Alex made his hands into fists. What he wanted to do was throw her over his shoulder and tie her to a tree. He’d pay someone to free her four hours after they’d sailed away—or maybe it should be six. She could move quickly.

“I don’t like the way you’re looking at me. I’m going and that’s final.”

“And do what? Dress the men’s hair? Mend their clothes? I heard that you’ve had some practice in doing laundry. I know! How about if you do the cooking?”

Cay wanted to rattle off the list of credentials of her artistic education, but she made herself keep quiet. His remark about the laundry reminded her that he knew things about her family that must have come from someone who knew them. The logical person was Uncle T.C., but she’d never known him to talk about much of anything except plants. Whatever the source, Alex knew personal, private things about her and her family. However, it was strange that Alex didn’t seem to know that Cay could draw and paint. Usually, she had a sketchbook and pencils with her. She rarely went anywhere without the means to draw what she saw, but on the night she met Alex, she’d been going to a ball, so her drawing equipment had been left at home. And since then, everything had been so new and strange that she hadn’t thought much about art.

Now, it seemed that Alex’s not knowing about her might be a very good thing. “You said that anyone could draw. If I remember correctly, you said, ‘How hard can it be?’ Can you draw?”

“A bit,” he said. “Believe it or not, I had a drawing master who trained in London.”

“You were meaning to take on the job of recorder for yourself, weren’t you?”

“I thought about it.” Alex was smiling.

She wanted to kick him! What else had he kept from her? “How about if we both do a few drawings and let Jamie decide which of us will record this trip for posterity?”

Alex kept smiling. “Lass, I should warn you that I was the best in my class at drawing.”

“Were you?” she asked, trying to sound impressed.

“Aye, I was. I liked going out into the heather and drawing the animals I saw. If I hadn’t been a horseman, I could have . . .” He shrugged. “What training have you had?”

“Mrs. Cooper’s Academy for Young Ladies,” she said quickly. “We used to paint china teacups.” This was true, but she didn’t tell him it had been when she was four and she’d painted her family’s portraits on the cups—which had made her mother hire the first of several private drawing masters.

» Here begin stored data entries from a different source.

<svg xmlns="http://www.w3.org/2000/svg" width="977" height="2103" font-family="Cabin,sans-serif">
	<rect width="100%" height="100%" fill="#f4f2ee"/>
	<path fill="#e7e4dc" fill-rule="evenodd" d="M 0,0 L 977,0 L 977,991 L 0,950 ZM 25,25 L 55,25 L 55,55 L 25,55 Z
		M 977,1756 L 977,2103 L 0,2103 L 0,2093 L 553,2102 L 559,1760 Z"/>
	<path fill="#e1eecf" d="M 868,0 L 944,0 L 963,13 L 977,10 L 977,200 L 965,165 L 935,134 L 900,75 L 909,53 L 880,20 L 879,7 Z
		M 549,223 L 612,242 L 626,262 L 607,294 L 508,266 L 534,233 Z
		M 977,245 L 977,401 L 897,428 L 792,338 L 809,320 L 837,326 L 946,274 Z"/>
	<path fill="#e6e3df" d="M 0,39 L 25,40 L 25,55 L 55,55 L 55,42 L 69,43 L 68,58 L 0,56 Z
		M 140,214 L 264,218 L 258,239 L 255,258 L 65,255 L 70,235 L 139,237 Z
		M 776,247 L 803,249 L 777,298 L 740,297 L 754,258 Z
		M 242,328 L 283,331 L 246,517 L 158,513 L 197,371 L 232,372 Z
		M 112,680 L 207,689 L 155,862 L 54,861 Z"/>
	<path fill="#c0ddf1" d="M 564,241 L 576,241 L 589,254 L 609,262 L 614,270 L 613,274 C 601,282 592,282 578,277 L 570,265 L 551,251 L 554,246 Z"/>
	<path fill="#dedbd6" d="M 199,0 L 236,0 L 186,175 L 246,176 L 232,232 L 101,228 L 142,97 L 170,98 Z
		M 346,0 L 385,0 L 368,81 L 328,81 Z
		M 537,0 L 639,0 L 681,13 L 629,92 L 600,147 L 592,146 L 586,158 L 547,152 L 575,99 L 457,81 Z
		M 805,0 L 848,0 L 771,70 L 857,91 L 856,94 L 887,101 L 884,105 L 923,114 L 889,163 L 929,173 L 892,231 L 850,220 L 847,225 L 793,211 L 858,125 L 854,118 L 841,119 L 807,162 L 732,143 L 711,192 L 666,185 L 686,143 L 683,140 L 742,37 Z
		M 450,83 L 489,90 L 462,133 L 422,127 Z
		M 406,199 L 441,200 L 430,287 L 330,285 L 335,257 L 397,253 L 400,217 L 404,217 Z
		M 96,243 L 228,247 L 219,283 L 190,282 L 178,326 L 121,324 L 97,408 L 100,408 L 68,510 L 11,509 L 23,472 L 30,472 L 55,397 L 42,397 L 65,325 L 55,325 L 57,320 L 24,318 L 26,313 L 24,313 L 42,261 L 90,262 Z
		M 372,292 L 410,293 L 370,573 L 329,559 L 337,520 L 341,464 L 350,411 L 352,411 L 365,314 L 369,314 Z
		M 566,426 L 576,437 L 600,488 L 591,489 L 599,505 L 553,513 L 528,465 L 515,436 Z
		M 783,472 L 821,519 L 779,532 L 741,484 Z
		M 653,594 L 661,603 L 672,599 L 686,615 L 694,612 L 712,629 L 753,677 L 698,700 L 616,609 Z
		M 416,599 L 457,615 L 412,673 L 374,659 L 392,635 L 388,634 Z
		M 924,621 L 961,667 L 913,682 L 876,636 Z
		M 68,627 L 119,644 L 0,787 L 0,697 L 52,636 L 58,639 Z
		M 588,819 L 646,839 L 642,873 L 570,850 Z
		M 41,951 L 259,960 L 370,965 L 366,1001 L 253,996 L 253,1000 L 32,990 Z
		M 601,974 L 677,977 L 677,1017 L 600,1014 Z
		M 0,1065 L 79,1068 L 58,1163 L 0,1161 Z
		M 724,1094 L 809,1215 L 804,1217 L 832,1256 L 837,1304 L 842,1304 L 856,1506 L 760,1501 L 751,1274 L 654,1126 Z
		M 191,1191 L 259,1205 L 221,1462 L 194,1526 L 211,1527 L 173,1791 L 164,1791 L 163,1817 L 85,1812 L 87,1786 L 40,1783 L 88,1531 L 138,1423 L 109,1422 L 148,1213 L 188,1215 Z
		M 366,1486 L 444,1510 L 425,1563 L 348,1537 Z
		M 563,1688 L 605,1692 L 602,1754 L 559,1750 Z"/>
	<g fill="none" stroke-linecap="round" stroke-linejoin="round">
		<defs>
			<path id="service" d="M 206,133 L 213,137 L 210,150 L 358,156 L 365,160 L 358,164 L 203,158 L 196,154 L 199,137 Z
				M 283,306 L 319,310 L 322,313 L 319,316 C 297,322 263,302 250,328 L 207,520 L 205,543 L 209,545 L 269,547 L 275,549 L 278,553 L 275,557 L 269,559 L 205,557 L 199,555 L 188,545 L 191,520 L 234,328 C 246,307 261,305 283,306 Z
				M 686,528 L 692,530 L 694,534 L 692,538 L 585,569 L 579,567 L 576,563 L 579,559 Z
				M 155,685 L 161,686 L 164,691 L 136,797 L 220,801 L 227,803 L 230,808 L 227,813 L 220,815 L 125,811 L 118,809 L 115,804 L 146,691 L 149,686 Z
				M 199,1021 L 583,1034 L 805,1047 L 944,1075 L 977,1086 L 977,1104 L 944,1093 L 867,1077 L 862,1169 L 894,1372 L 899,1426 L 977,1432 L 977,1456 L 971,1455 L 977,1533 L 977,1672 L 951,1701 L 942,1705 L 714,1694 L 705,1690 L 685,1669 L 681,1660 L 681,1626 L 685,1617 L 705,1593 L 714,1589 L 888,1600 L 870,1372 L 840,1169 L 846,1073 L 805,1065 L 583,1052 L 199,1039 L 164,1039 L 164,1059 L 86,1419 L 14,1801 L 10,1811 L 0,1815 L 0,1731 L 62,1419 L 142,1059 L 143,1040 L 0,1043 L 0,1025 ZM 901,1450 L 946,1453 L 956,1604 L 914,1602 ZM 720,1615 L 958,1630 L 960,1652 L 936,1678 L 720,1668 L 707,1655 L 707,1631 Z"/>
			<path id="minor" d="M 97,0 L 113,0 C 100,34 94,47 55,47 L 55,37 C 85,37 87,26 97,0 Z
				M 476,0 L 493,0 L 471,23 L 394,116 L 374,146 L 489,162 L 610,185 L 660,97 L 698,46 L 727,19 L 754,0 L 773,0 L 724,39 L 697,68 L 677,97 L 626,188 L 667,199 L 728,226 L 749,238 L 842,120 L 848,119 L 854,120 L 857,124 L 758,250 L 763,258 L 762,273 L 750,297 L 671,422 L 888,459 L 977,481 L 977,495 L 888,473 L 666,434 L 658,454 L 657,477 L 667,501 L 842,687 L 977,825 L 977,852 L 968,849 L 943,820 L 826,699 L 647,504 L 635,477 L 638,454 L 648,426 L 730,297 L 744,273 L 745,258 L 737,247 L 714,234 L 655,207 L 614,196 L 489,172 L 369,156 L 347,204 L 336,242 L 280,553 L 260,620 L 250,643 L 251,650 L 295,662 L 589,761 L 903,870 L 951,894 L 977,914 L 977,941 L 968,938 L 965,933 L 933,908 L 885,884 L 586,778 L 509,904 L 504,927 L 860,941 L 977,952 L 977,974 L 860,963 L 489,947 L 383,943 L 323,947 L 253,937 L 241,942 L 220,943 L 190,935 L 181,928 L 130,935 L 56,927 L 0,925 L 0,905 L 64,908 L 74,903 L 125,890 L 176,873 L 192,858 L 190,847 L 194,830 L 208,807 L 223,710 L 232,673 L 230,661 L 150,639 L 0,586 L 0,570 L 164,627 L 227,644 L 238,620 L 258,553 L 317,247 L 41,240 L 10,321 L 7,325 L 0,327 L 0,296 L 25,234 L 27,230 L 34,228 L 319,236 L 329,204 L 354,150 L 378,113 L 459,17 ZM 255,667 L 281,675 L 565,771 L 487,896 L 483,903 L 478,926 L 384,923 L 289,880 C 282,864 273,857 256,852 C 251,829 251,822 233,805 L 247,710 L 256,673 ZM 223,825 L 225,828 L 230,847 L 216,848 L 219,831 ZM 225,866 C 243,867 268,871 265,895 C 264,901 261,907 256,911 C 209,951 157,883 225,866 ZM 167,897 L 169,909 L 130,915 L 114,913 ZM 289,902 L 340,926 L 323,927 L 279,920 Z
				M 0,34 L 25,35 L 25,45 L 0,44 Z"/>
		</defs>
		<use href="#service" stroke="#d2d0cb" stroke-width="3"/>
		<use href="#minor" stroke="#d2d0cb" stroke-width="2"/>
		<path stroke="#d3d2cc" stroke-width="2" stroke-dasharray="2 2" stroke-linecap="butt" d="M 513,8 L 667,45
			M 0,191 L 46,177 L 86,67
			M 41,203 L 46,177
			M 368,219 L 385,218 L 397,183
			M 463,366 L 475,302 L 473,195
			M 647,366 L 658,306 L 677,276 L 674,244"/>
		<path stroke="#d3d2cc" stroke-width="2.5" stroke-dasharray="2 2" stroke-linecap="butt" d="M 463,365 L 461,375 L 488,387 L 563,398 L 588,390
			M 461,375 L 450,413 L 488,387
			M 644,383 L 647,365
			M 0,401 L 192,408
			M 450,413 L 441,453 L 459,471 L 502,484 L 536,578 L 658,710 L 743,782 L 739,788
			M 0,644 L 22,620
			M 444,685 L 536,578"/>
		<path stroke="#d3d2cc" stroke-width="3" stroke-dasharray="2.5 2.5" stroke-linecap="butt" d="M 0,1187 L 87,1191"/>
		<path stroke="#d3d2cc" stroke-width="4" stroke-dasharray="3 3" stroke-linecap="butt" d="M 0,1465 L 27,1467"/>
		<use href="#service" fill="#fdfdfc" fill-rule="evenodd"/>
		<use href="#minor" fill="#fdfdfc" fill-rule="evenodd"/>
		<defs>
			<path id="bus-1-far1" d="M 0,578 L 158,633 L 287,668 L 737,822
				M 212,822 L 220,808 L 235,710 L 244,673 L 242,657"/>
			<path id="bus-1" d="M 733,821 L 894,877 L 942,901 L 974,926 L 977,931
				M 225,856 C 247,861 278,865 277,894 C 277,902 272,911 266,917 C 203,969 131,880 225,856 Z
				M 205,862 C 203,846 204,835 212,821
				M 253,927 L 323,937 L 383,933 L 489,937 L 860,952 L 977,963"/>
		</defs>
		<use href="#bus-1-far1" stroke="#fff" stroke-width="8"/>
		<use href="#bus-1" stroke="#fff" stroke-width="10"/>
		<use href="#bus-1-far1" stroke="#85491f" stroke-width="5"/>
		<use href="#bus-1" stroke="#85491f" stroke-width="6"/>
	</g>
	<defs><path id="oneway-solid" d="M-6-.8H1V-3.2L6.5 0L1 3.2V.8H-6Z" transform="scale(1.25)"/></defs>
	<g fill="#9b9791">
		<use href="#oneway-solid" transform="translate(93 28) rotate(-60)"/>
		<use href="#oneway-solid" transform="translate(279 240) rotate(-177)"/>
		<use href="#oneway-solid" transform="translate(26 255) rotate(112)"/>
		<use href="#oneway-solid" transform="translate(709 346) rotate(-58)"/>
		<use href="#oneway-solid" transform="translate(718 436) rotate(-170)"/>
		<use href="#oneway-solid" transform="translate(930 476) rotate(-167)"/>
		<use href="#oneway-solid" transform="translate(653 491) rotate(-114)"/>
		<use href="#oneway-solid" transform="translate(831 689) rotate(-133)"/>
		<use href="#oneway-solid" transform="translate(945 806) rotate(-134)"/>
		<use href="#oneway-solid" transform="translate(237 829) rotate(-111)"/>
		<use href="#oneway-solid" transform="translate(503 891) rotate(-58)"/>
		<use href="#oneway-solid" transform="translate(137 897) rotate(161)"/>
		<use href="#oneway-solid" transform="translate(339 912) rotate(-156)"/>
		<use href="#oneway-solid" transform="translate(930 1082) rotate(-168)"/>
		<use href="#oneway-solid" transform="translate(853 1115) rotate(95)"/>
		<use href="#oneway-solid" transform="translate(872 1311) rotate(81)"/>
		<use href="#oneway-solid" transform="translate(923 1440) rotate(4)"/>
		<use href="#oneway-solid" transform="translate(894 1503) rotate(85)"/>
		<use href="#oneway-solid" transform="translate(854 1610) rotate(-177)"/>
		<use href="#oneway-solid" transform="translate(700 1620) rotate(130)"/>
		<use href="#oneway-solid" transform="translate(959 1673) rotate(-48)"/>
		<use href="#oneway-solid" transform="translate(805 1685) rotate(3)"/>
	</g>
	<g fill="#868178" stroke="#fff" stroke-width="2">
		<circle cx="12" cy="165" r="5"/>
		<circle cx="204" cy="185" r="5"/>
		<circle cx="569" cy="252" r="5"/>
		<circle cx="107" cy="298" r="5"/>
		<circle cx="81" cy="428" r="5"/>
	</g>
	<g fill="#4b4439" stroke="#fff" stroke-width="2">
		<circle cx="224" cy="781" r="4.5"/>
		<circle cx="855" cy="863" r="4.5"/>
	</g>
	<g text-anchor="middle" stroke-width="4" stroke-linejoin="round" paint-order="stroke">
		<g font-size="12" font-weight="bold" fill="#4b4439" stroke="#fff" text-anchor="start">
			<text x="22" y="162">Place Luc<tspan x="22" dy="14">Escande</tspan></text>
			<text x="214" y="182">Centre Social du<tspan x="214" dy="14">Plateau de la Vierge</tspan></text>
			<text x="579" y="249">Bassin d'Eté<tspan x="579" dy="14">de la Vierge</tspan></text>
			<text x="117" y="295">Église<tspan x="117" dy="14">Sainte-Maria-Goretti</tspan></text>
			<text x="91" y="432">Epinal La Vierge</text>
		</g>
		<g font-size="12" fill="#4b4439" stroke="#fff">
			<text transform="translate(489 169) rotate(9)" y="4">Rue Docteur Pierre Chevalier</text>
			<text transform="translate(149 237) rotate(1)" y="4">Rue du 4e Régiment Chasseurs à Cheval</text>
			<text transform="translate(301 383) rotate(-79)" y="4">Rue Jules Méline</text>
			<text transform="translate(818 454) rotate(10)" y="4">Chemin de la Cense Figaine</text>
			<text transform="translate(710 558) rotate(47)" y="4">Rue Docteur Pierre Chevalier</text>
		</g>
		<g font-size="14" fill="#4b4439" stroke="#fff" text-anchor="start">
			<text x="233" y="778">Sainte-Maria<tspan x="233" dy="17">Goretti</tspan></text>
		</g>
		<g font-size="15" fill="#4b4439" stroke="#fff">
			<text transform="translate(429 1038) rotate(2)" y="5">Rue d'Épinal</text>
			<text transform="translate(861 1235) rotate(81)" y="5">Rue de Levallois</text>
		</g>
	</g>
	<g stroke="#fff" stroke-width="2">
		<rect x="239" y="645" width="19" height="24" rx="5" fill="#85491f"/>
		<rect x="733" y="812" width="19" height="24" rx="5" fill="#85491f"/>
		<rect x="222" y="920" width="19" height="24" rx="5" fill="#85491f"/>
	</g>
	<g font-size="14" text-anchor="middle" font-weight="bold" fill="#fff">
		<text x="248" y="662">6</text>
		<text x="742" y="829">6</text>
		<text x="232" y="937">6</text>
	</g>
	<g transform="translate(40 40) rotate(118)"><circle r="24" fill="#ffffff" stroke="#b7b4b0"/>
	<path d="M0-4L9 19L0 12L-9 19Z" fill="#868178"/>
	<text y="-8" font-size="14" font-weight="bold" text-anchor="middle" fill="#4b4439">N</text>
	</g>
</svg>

“Did you now?” He was smiling so hard it was nearly a smirk. Alex was confident that he’d win any artistic competition. If his sister was good at art, Alex was sure Nate would have told him so, and since he hadn’t, Alex figured that she’d had only a little training. Teacups! She had no idea what a journey like this required. She had to be able to draw fast and accurately.

“Is it a deal?” she asked. “We’ll have a competition and we’ll let Jamie be the judge. If he says that I’m no good, then I’ll return to the boardinghouse and stay there until Tally comes for me. Is it a bargain?”

Alex frowned. She was saying all this with such confidence that he thought there was a trick. “What are you up to?”

“Nothing. I just want to go with you and I’m going to do my absolute best to outdraw you. If you’d suggested pistols at dawn I might try to do that, too.”

“All this so you can go with this man Armitage?”

“That and other things.”

“Tell me, lass, is it the man or his money you want?”

For a moment, she had to fight the urge to slap him, but she refused to sink to his level. “His money, of course, since, according to you, I want to marry men even though I have no love for them. Maybe you think I’m incapable of love. Is that what you think? That I’m too coldhearted to love anyone?”

Alex was blinking in confusion. “How did we go from drawing to cold hearts?”

Cay threw up her hands in disgust. “You’re an idiot, and worse, you’re a male.” She moved past him with a gesture that said she was sweeping aside her skirts so they wouldn’t touch scum like him.

Alex leaned his head back against the wall of the building and looked upward. He wasn’t sure, but he thought that maybe he’d just agreed to let her go on a very dangerous trip into the wilds of a jungle. And the worst of it was that he had no idea how it had happened.

Sixteen

Alex watched Cay walk toward the dock. Her head was up, her chin out, and she walked with the determination of a man about to enter into a fight. In spite of himself, he couldn’t help feeling proud of her. It was impossible to believe that this was the same girl he’d first met.

But his pride in her didn’t quash his resolve to keep her from going on the trip. He couldn’t tell her that the real reason he didn’t want her with him was because he knew that if they spent more time together, he wouldn’t be able to keep his hands off of her. He couldn’t spend more days watching her strut around in her snug little breeches and not touch her. Since they were supposed to be brothers, they’d no doubt be expected to spend the nights together in a tent. How could he do that?

When they’d first started traveling together, Alex had been so angry, so full of rage and hatred, that he could have slept next to a dozen naked women and not taken advantage of what they offered.